Walker is making this problem even worse:
• Walker stopped construction of a new biomass power plant. This renewable energy plant would have produced power locally with the added benefit of buying biomass from local farmers or utilizing waste wood.
• Walker shelved the wind energy siting rules devised through years of negotiation. That cost about 1,100 Wisconsin jobs and dried up $600 million in investments by driving three wind farm companies out of state.
• Walker eliminated the state’s Office of Energy Independence and gutted programs that encourage companies to become energy efficient. He outsourced “Focus on Energy” money to a Louisiana-based company to run the program.
My work as Dane County executive shows what we can accomplish when we work together rather than working to gain personal power and tearing people apart.
I was a frugal county executive — not only does it come naturally since I’m German/Irish from Milwaukee, but the top executive must be careful with taxpayers’ money.
Over a decade ago, faced with the problem of highly polluting methane produced at the county landfill, I found a solution: We converted the methane to electricity and sold it to the local utility — enough to power 4,000 homes a year, eliminate burning 16,000 tons of coal, and earning over $3 million a year for taxpayers.
I also led the charge to retrofit old government facilities, producing energy and cost savings. Dane County boasts solar panels at the airport, zoo, park buildings and county offices. Underneath the new county nursing home is a geothermal system that cools and heats the buildings.
We brought green jobs to Dane County through Cow Power. Dairy is almost a billion-dollar part of the county’s economy. Helping the dairy industry grow and at the same time preventing pollution from hurting our lakes and streams makes real economic sense.

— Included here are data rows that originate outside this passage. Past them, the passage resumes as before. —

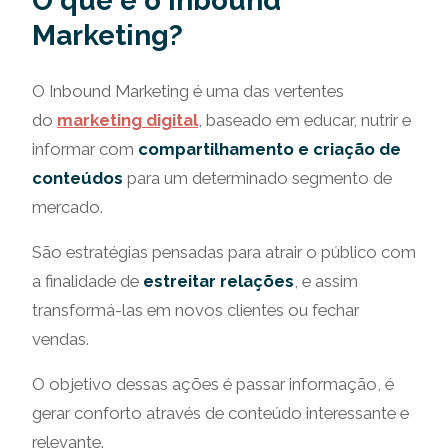
O que é o Inbound
Marketing?
O Inbound Marketing é uma das vertentes
do
marketing digital
, baseado em educar, nutrir e
informar com
compartilhamento e criação de
conteúdos
para um determinado segmento de
mercado.
São estratégias pensadas para atrair o público com
a finalidade de
estreitar relações
, e assim
transformá-las em novos clientes ou fechar
vendas.
O objetivo dessas ações é passar informação, é
gerar conforto através de conteúdo interessante e
relevante.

Working with farmers, a private Wisconsin company, the local utility and county government, our county built the first community manure digester in our state. It uses manure from 2,500 cows, produces green energy that fuels the equivalent of 2,500 homes, and keeps phosphorus out of county lakes. It’s so successful that we are now on to a second digester! The Environmental Protection Agency has us speaking to other states in the Midwest so they can do the same thing.
The governor ought to be working with farmers and private companies to replicate Cow Power around the state.
The governor ought to build the biomass plant.